For years Ruth and I have been filling our suitcases with “Tingatinga” paintings for family, friends and fundraisers. These vibrant culturally distinctive images sparked an idea. Why not hire “an artist in residence” to introduce students, teachers and parents to the art of the late Eduward Saidi Tingatinga, a talented Tanzanian artist who started this genre of painting and inspired others to paint stylized images of African wild animals and village life.
Enter Chasaki from Njombe, an educated softly spoken gifted artist. From an envelope Chasaki carefully extracted ten original small paintings on cards exquisitely depicting scenes of daily life for Tanzanian women and children. From a plastic bag he took out two oil paintings called “Crossing Borders” representing the country’s past and the influences changing Tanzanian’s present and future. His work demonstrates how Chasaki’s art has evolved into his own captivating style. We are trying to find a way to have his cards reproduced in Dar for the tourist market.
With our car loaded with paintbrushes, water colours, paper, plastic sheets, large pails of oil based bicycle paint, examples of Tingatinga art and a “big book” about Eduward Tingatinga’s life and legacy we set off for Mwefu Primary. This is where I worked for 5 weeks last year with a group of students on a play about a devastating storm collapsing their school and the inspiring response from Mwefu’s villagers to begin rebuilding. Multitudes of little waving waifs ran out from their mud huts onto the narrow dirt tract leading to the school. When the students saw us arrive they all ran outside and enthusiastically greeted us with a karibu or welcome song from the play. Most of the new classrooms continue to be floorless, doorless and windowless BUT piles of sand and bricks signal a serious attempt at completion. It may be pole, pole (pole-aye, slowly, slowly) but on Tanzanian time it will happen.

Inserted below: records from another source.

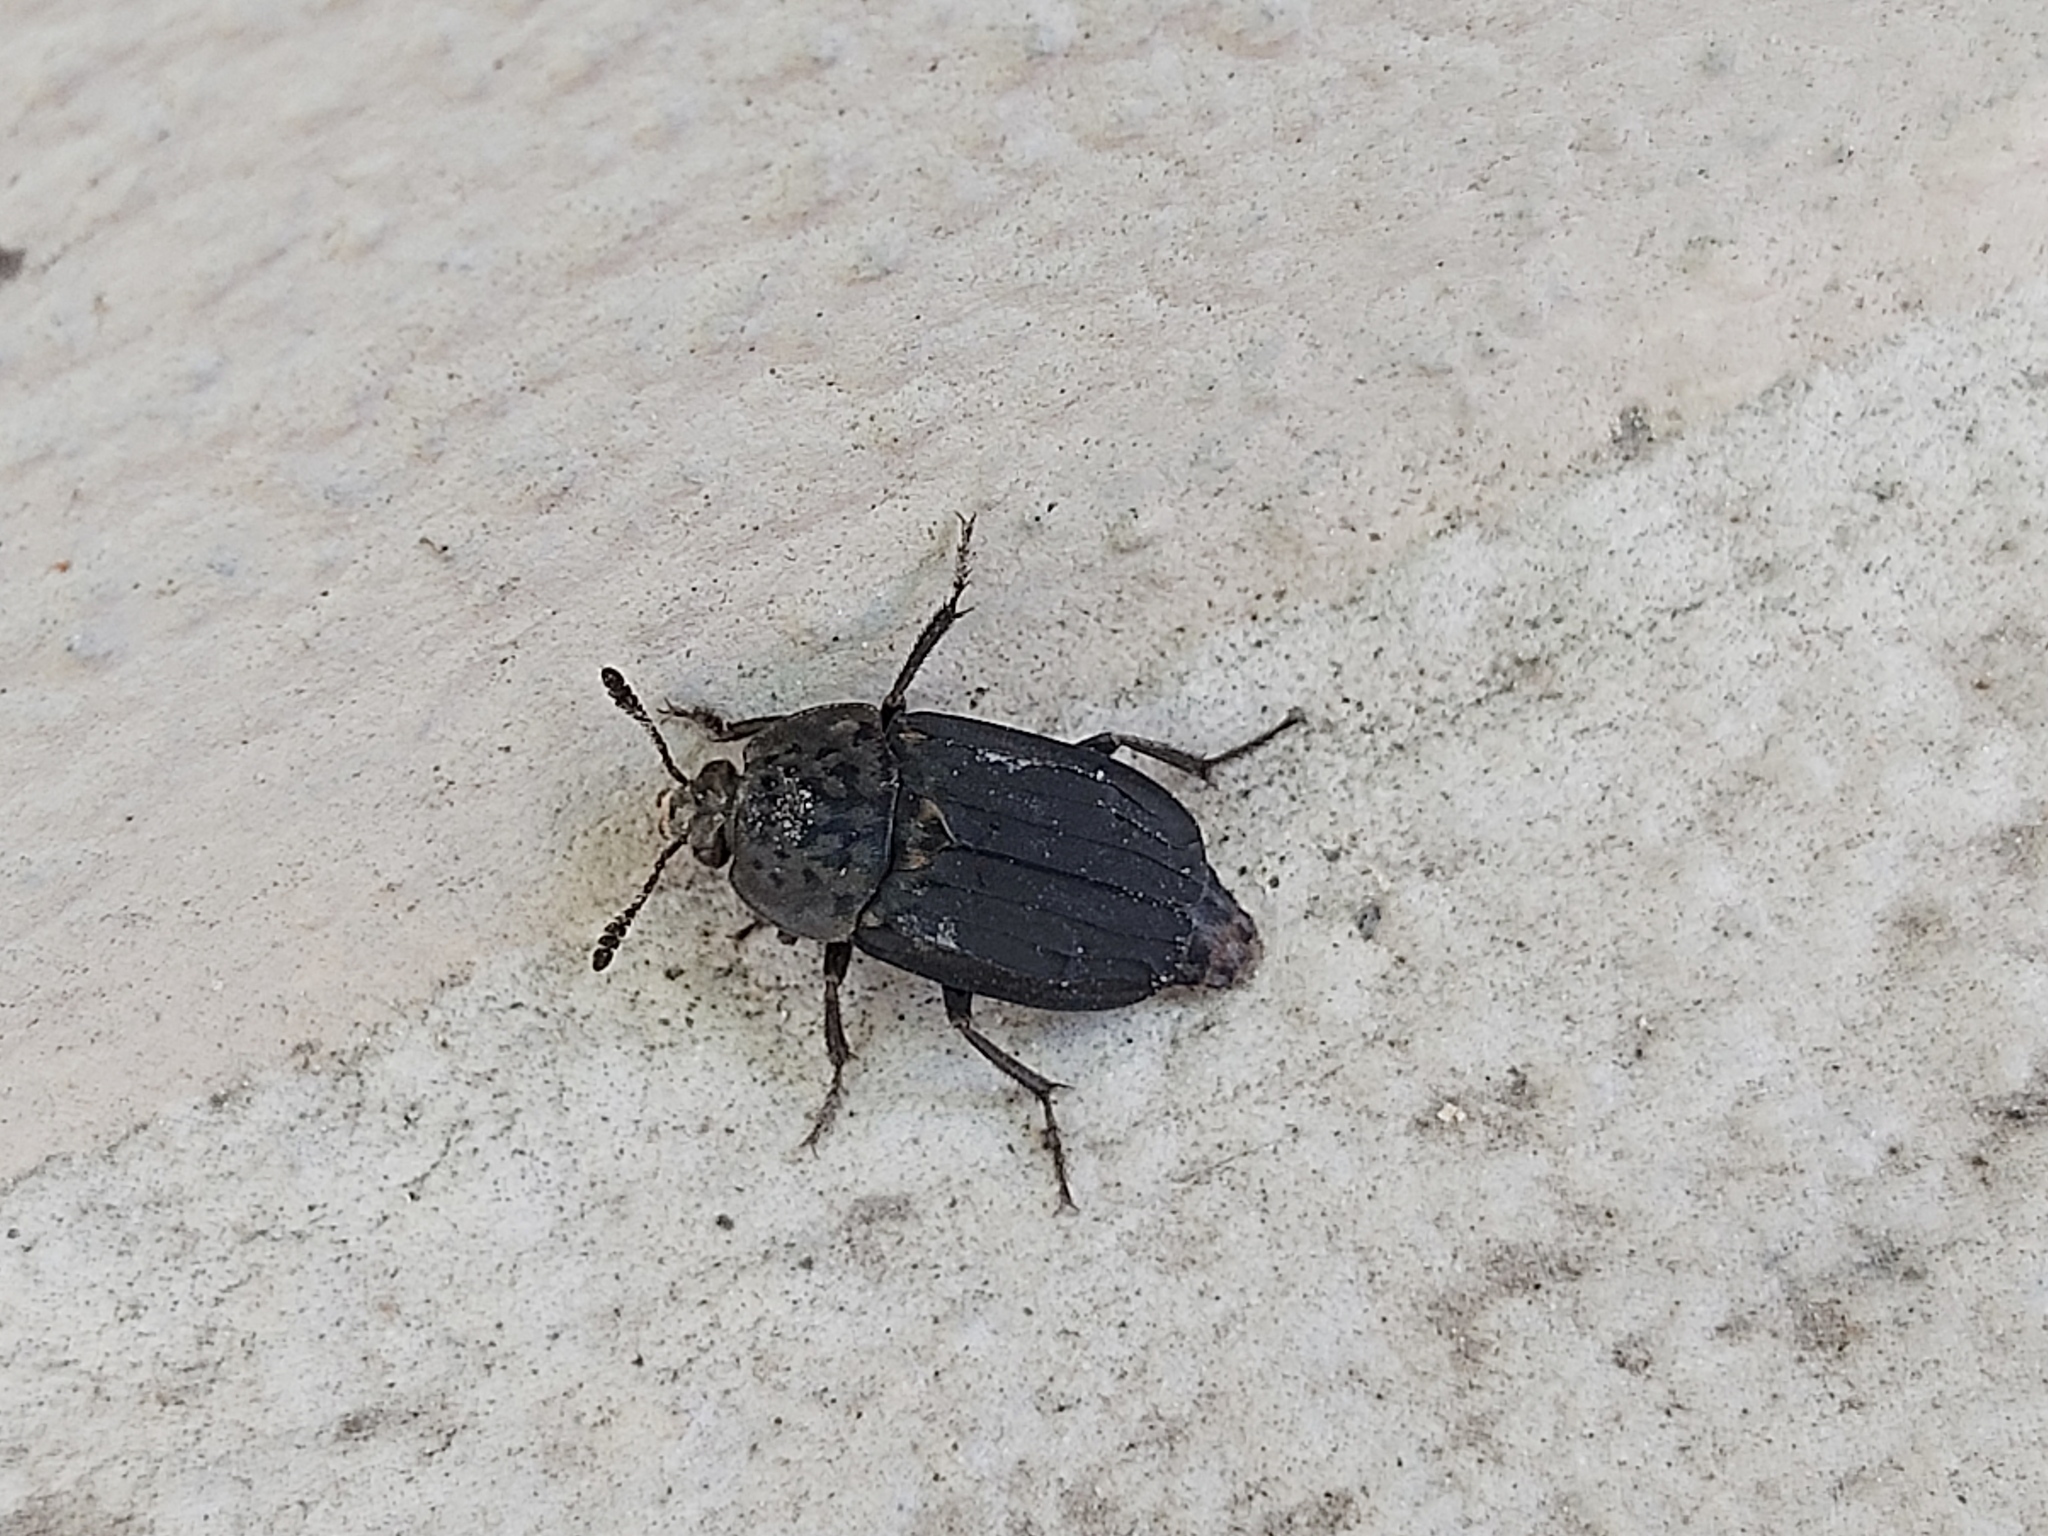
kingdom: Animalia
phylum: Arthropoda
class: Insecta
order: Coleoptera
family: Staphylinidae
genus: Thanatophilus
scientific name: Thanatophilus sinuatus
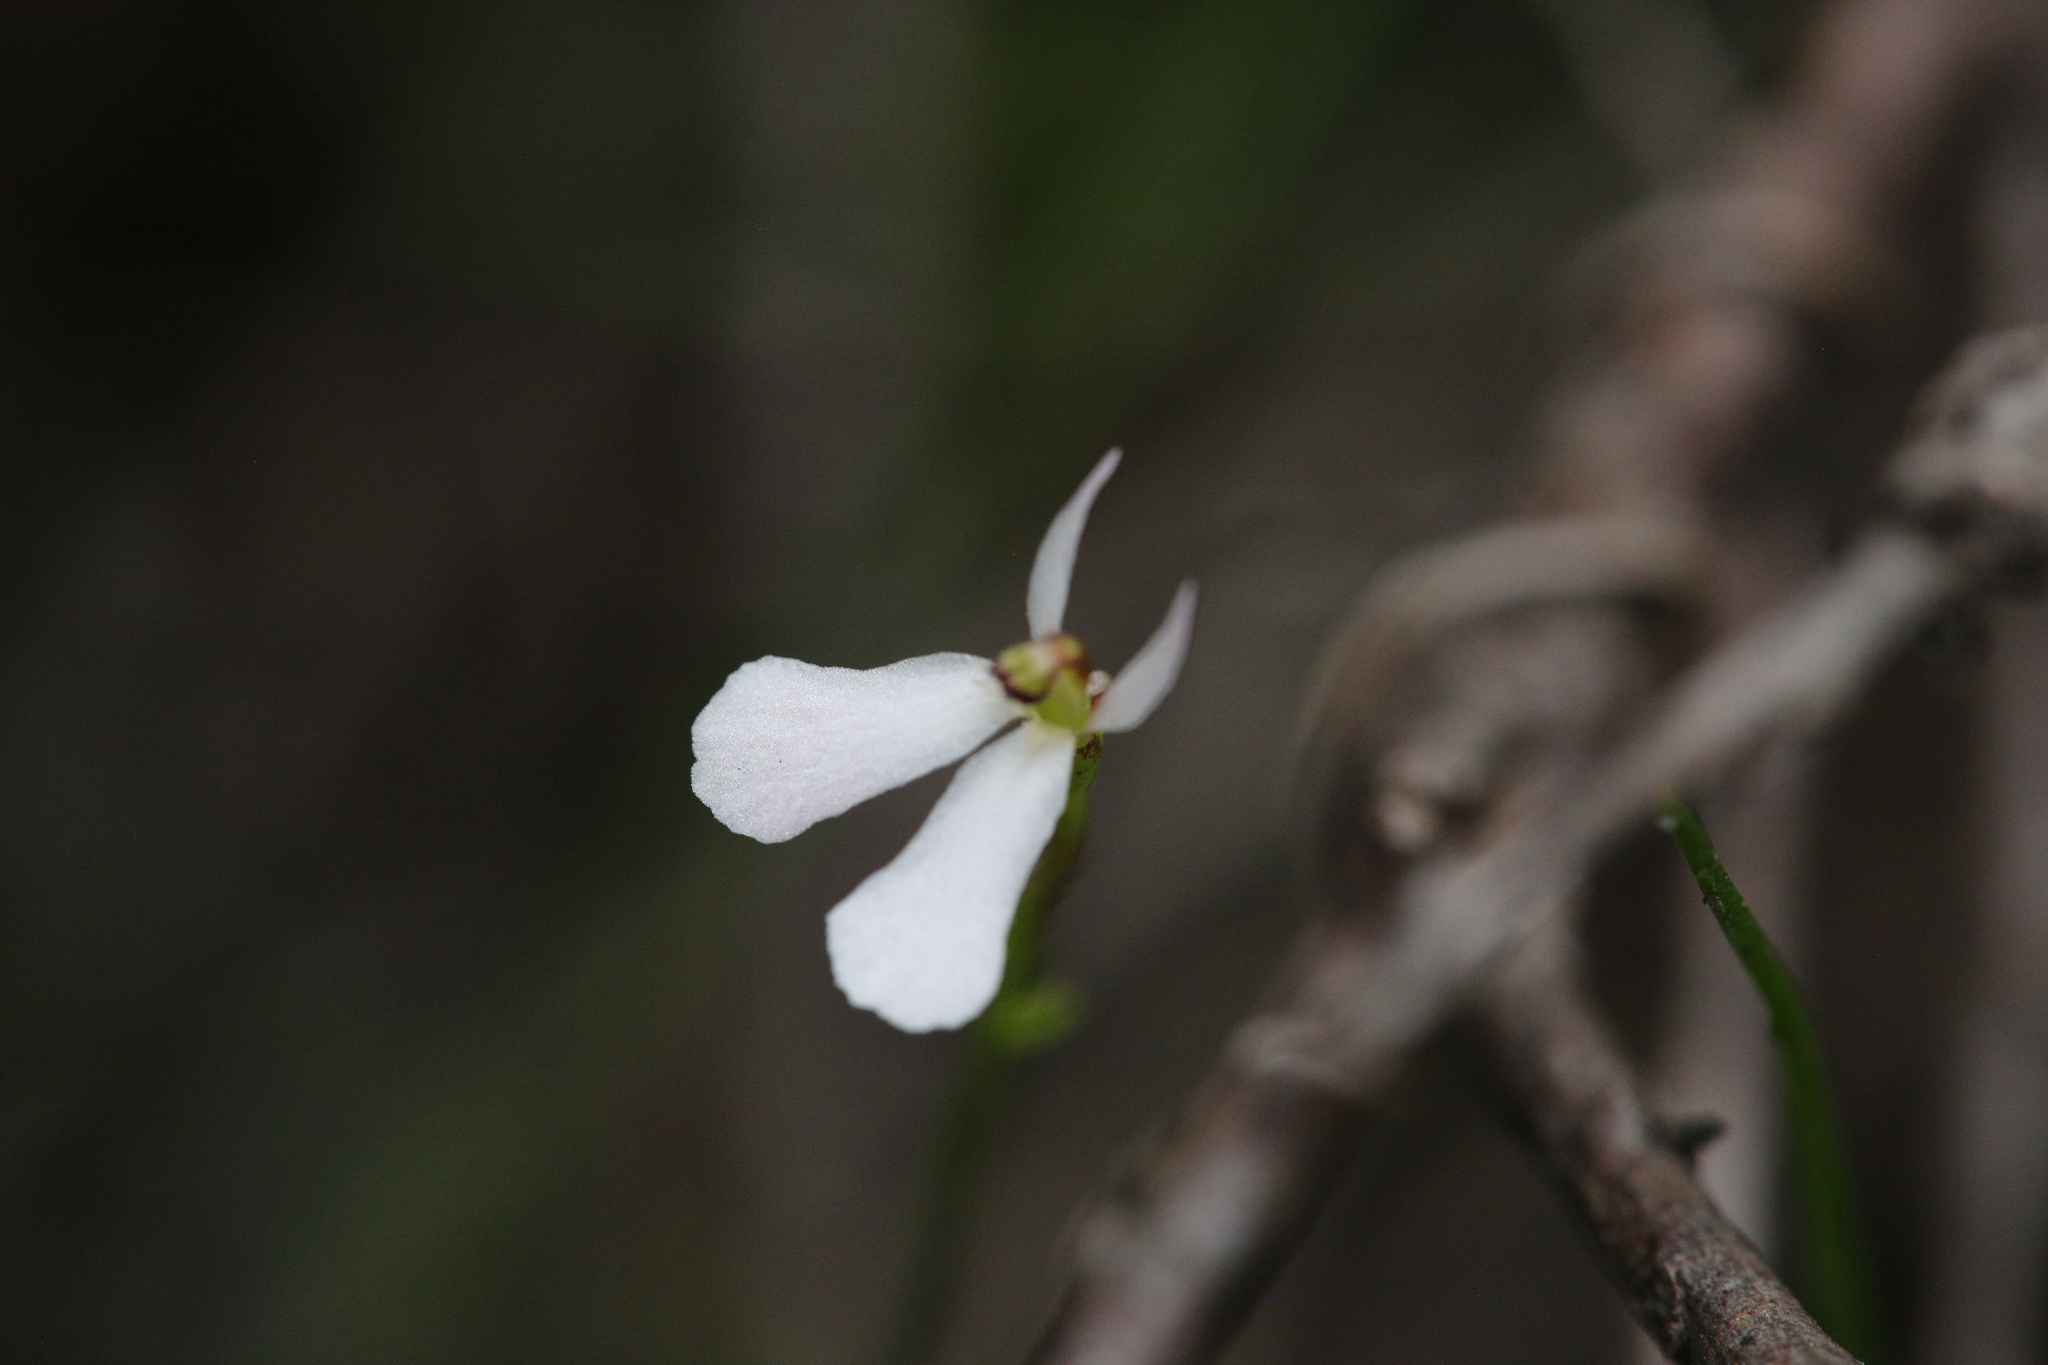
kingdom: Plantae
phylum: Tracheophyta
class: Magnoliopsida
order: Asterales
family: Stylidiaceae
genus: Stylidium
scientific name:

A whole new world opened up for children and teachers when they first heard the strange word “Tingatinga” (with teachers trying to find it in the dictionary) and then saw examples of Tingatinga art and Chasaki’s stunning work. After initial experiences with water colours, two teachers and six rows of children dressed in shamba (farm) clothes kneeled on the plastic covered floor, heads bent, brushes in hands hesitantly dipping into palettes of primary coloured oil paint. It was pure magic to watch as their brush strokes took form using dots, stripes, bright colours and animals with big eyes in the style of Tingatinga. The students gathered around us and said, “The minutes go so quickly when we are doing this!”
After four days at Mwefu and as a parting gift, Chasaki painted a large Tingatinga painting on the freshly painted white wall of a new classroom. It was as if the children were watching an engrossing television program (presently an unattainable experience) as they saw Chasaki’s elegant image of a giraffe and zebra take shape. We all burst into applause!
Does it feel good to be in Mufindi again? Definitely! Even with no water, no electricity, no solar and rumours of no petrol. Hamna shida (no problem)! With Abdullah’s amazing fix- it skills all of these issues have been solved. We discovered we have resident metre long puff adders close to Protea. Geoff emphatically informed us that healthy people easily survive attacks from these deadly snakes. Just wondering – does this apply to healthy seniors too?
It’s been a FULL week in this month of “October inch”. Some believe that the late Eduward Tingatinga, wherever he is now, “has been put in charge of painting a new sky every day over Tanzania.”